Keskinbora, Kadircan H.
May 2007
Journal of Pediatric Ophthalmology & Strabismus;May/Jun2007, Vol. 44 Issue 3, p163
Academic Journal
Purpose: Assessment of the long-term outcome of a silicone tendon expander for Brown's syndrome. Patients and Methods: Records of 22 eyes of 16 patients with the diagnosis of Brown's syndrome were reviewed. Patients who had previous superior oblique (SO) muscle surgery or previous or concurrent surgery on another muscle were not included. The average follow-up period was 58.4 months. The SO tendon was cut approximately 5 mm away from the nasal border of the superior rectus muscle. The expander, which varied from 5 to 7 mm in length, was placed in the tenotomized SO muscle tendon. Results: Elevation in adduction was obtained in all patients who underwent surgery.
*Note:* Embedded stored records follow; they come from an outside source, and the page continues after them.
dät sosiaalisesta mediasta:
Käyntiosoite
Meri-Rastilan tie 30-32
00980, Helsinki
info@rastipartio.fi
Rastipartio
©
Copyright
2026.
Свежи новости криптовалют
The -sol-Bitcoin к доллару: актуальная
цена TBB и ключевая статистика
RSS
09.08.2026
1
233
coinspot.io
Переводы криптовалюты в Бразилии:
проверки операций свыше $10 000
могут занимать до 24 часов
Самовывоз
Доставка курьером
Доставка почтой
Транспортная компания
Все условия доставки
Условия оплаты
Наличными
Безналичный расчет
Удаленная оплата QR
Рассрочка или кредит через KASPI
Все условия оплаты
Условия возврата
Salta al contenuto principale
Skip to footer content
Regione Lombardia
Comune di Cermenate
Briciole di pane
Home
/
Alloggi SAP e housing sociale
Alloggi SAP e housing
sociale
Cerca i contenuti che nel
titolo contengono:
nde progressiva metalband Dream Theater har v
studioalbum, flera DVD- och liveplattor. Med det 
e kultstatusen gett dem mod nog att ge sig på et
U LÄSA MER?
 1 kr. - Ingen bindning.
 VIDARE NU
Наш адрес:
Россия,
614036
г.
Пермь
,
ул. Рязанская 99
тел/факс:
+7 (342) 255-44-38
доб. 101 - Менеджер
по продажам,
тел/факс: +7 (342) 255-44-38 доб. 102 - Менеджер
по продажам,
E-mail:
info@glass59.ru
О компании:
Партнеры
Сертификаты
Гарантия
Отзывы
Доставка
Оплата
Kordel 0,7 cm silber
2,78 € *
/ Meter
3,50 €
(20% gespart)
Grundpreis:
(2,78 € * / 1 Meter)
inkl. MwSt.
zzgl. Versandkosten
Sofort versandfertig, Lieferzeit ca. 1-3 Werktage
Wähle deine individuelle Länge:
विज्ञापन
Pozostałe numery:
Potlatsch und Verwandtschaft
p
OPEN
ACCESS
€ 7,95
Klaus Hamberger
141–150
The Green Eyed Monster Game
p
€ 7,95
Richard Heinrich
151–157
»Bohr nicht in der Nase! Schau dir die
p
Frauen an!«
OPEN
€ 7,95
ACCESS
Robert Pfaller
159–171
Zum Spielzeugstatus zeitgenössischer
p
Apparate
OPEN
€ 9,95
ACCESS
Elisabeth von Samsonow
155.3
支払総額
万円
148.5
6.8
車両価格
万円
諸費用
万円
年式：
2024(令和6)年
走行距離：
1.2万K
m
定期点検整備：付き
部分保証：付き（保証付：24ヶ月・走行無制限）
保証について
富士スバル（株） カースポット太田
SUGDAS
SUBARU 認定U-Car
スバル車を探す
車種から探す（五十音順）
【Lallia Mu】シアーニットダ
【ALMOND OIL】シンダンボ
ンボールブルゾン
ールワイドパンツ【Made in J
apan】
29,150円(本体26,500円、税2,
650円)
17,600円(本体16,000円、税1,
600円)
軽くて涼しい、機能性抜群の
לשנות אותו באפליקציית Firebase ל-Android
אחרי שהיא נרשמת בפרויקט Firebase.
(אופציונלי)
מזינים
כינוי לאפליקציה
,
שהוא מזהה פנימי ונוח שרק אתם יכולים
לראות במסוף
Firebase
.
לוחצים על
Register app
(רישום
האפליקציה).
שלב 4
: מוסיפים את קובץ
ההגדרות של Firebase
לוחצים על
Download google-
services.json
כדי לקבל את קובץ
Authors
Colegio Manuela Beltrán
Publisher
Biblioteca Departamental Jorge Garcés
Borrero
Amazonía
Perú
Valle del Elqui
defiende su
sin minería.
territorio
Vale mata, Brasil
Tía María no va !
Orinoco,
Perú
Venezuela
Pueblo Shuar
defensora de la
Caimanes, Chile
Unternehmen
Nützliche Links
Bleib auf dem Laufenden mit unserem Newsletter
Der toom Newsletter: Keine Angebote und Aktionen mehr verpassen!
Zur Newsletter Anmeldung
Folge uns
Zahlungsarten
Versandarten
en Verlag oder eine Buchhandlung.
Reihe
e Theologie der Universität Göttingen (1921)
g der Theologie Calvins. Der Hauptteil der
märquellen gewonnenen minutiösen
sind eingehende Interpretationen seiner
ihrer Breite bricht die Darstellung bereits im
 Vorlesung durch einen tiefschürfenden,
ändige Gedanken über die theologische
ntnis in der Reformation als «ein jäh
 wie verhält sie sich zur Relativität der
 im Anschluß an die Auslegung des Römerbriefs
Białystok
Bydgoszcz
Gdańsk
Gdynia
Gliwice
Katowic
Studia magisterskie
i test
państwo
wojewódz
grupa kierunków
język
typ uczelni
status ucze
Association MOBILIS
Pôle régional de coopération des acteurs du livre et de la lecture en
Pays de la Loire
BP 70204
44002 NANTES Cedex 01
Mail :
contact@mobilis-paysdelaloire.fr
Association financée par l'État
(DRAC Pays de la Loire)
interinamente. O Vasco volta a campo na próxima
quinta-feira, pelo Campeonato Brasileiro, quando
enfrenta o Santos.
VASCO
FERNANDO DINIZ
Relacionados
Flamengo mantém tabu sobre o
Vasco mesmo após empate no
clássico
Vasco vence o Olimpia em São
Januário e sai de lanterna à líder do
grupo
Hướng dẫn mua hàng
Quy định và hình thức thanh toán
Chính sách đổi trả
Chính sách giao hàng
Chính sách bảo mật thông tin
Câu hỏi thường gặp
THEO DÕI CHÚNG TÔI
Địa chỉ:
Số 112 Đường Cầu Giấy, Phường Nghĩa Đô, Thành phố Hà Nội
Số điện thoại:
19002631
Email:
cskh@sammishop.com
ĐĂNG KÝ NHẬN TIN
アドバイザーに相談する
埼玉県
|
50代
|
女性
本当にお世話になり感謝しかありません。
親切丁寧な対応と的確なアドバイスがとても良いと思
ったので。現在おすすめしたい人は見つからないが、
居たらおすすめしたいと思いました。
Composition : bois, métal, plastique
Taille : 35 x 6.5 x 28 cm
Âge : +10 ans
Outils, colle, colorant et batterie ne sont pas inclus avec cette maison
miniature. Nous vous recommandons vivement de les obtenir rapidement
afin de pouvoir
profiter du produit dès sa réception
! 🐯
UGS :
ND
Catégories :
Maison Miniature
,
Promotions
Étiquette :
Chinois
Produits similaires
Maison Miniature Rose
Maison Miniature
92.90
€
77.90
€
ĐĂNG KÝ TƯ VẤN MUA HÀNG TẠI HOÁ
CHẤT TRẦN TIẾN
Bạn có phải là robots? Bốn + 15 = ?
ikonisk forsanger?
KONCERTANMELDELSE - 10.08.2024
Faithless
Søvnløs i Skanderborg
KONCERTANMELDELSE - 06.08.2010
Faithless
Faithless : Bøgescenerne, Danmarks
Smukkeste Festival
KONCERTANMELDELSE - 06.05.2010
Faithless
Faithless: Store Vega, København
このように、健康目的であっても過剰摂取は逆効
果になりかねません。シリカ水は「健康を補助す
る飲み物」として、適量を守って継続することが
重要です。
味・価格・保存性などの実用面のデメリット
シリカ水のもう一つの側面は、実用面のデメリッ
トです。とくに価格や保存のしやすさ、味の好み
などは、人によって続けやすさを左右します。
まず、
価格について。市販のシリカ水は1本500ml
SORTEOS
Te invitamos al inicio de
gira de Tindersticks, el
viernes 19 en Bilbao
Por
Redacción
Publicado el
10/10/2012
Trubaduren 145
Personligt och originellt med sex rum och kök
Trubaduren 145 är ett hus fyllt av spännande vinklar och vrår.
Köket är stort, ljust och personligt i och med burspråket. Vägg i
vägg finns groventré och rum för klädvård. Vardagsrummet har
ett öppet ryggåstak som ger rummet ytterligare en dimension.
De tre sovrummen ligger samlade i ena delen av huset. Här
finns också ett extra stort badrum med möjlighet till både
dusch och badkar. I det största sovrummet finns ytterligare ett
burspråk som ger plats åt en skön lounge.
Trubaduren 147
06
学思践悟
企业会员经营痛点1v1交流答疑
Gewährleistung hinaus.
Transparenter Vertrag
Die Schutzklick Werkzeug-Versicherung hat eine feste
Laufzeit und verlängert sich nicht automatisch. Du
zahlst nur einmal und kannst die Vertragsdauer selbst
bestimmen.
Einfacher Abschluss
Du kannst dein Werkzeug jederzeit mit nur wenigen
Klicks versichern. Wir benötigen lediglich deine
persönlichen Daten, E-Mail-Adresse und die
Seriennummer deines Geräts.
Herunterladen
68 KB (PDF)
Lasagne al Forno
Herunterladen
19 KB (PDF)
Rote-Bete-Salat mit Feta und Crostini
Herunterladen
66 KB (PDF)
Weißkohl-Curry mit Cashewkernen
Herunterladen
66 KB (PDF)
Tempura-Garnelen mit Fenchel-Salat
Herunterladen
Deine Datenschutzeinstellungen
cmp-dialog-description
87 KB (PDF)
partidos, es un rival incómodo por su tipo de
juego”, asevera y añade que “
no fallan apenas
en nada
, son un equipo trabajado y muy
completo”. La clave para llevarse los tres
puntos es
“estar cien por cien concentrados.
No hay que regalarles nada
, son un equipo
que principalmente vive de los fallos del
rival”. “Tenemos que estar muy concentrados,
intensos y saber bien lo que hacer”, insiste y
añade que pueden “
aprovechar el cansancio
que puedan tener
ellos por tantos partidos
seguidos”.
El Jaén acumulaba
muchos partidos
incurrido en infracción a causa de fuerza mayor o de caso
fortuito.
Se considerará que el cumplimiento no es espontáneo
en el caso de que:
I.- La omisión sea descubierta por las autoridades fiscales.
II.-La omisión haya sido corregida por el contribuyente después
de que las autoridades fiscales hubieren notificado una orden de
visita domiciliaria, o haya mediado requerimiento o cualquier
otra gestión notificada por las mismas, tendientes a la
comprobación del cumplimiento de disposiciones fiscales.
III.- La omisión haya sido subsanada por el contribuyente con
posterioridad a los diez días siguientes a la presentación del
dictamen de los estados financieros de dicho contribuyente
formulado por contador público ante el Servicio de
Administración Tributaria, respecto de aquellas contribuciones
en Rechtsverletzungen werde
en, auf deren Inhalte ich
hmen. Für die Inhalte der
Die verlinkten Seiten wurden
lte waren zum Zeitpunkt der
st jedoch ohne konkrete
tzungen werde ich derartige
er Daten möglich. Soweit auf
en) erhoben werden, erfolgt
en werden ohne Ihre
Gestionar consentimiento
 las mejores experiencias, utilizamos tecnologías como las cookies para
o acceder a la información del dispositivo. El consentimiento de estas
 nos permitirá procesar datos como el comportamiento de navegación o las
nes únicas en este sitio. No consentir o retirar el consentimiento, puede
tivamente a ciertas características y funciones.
One eye had undercorrection, one eye had limitation in downgaze, and three eyes had overcorrection postoperatively. Six eyes had a severe postoperative inflammatory reaction that was successfully treated with topical corticosteroids and oral non-steroidal anti-inflammatory drugs. Six eyes had foreign body sensation that resolved in time. In two eyes, consecutive SO palsy developed. One eye was reoperated for extrusion and the silicone bands were removed from two eyes; these eyes improved in 2 to 4 months. Conclusion: Silicone expander surgery is a challenging procedure used to treat Brown's syndrome. No cyclotorsion occurred after this surgery. This procedure is reversible and repeatable. A learning period is required to obtain the skill needed to avoid entering the sub-Tenon space.